Understandings of Military Power, Intoxication and Love in Kashmir, India
Harkit Bhandal

In her essay, Harkit considers how patients at the Drug De-addiction Centre in the Indian state of Jammu and Kashmir reconfigure their relationship to substance abuse through the performance of alternate narratives that are embedded with understandings of romantic love, Sufi thought and nasha (intoxication) to resist the clinic’s ‘recovery’ techniques linked to the structures of military rule. This paper was written for the Making Sense of a Changing World: Anthropology Today (SAP/ANTH 1120) course and was awarded the 2019 Undergraduate Asia Essay Award.

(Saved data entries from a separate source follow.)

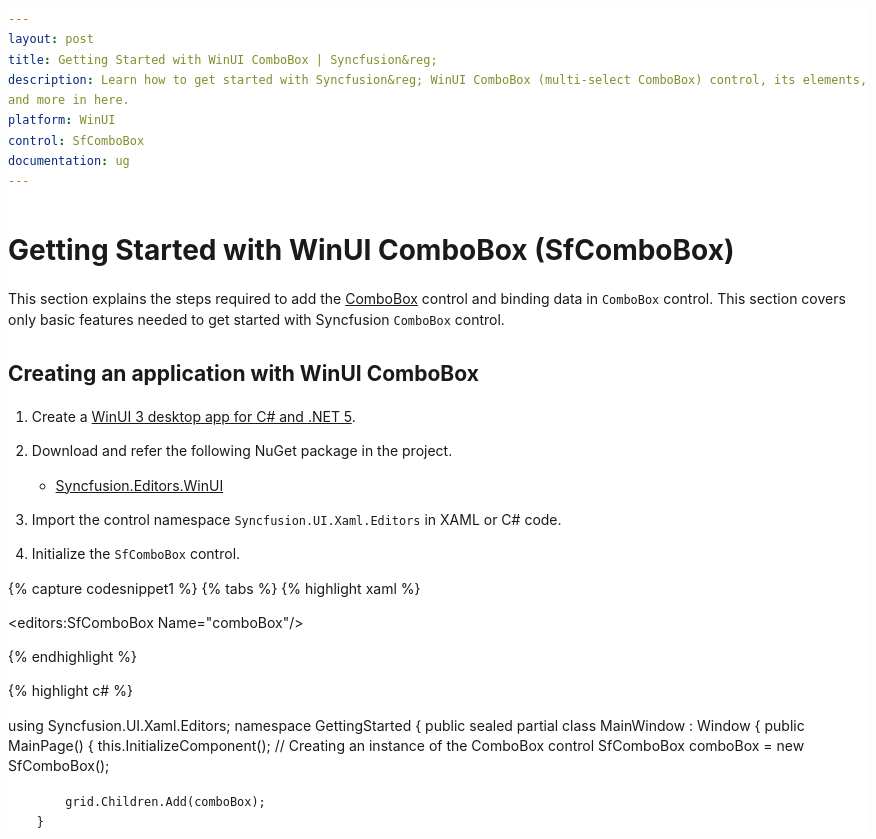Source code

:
 ```yaml
---
layout: post
title: Getting Started with WinUI ComboBox | Syncfusion&reg;
description: Learn how to get started with Syncfusion&reg; WinUI ComboBox (multi-select ComboBox) control, its elements, and more in here.
platform: WinUI
control: SfComboBox
documentation: ug
---
```


# Getting Started with WinUI ComboBox (SfComboBox)

This section explains the steps required to add the [ComboBox](https://help.syncfusion.com/cr/winui/Syncfusion.UI.Xaml.Editors.SfComboBox.html) control and binding data in `ComboBox` control. This section covers only basic features needed to get started with Syncfusion `ComboBox` control.

## Creating an application with WinUI ComboBox

1. Create a [WinUI 3 desktop app for C# and .NET 5](https://docs.microsoft.com/en-us/windows/apps/winui/winui3/get-started-winui3-for-desktop).
2.  Download and refer the following NuGet package in the project.

    * [Syncfusion.Editors.WinUI](https://www.nuget.org/packages/Syncfusion.Editors.WinUI)

3. Import the control namespace `Syncfusion.UI.Xaml.Editors` in XAML or C# code.
4. Initialize the `SfComboBox` control.

{% capture codesnippet1 %}
{% tabs %}
{% highlight xaml %}

<Window
    x:Class="GettingStarted.MainPage"
    xmlns="http://schemas.microsoft.com/winfx/2006/xaml/presentation"
    xmlns:x="http://schemas.microsoft.com/winfx/2006/xaml"
    xmlns:local="using:GettingStarted"
    xmlns:d="http://schemas.microsoft.com/expression/blend/2008"
    xmlns:mc="http://schemas.openxmlformats.org/markup-compatibility/2006"
    xmlns:editors="using:Syncfusion.UI.Xaml.Editors"
    mc:Ignorable="d"
    Background="{ThemeResource ApplicationPageBackgroundThemeBrush}">
    <Grid Name="grid">
        <!--Adding ComboBox control -->
        <editors:SfComboBox Name="comboBox"/>
    </Grid>
</Window>

{% endhighlight %}

{% highlight c# %}

using Syncfusion.UI.Xaml.Editors;
namespace GettingStarted
{
    public sealed partial class MainWindow : Window
    {
        public MainPage()
        {
            this.InitializeComponent();
            // Creating an instance of the ComboBox control
            SfComboBox comboBox = new SfComboBox();

            grid.Children.Add(comboBox);
        }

Views on the Model Minority Stereotype in a South Asian Canadian Context
Safa Warsi

Safa’s study focused on the Model Minority Stereotype (MMS), which depicts Asians as scoring high in certain seemingly positive attributes (e.g., competence and achievement), whilst also scoring high in seemingly negative traits (e.g., unsociability and emotional reservation). Previous research on this topic has largely focused on East Asian American samples, finding that internalization of the MMS can have psychologically harmful effects on these individuals. Safa employed qualitative and quantitative methods to explore whether or not the MMS exists in South Asian Canadian populations. This essay was written for an independent study course in Psychology and received the 2019 Undergraduate Asian Disapora Essay Award.

2017: Volume 02

A Spell to Empower Women: Religion, Culture and Domestic Violence in Pakistan
Wardah Behzad

In this essay, Behzad analyzes themes of gender, violence and nationalism in Rukhsana Ahmad’s short story, “The Spell and the Ever-Changing Moon.” An earlier version of this essay was produced for the course, South Asian Literature and Culture (HND 2700) at York University and was awarded the 2017 York Centre for Asian Research Undergraduate Essay Award.

2016: Volume 01

The Making of Bangladesh
Fareeha Alavi

Based on an oral narrative, Alavi analyzes competing nationalist myths that informed the events and aftermath of the 1971 Bangladesh War of Independence in this paper. An earlier version of this essay was produced for the course Introduction to South Asian Studies (SOSC 2435) at York University.

From Roots to Rhizomes: Hybrid, Diasporic Identities in Hema and Kaushik
Srijoni Rahman

In this paper, Rahman analyzes diasporic Indian characters from Jhumpa
Lahiri’s book of short stories, Unaccustomed Earth.  An earlier version of this paper was produced for the course South Asian Literature and Culture (HND 2700) at York University.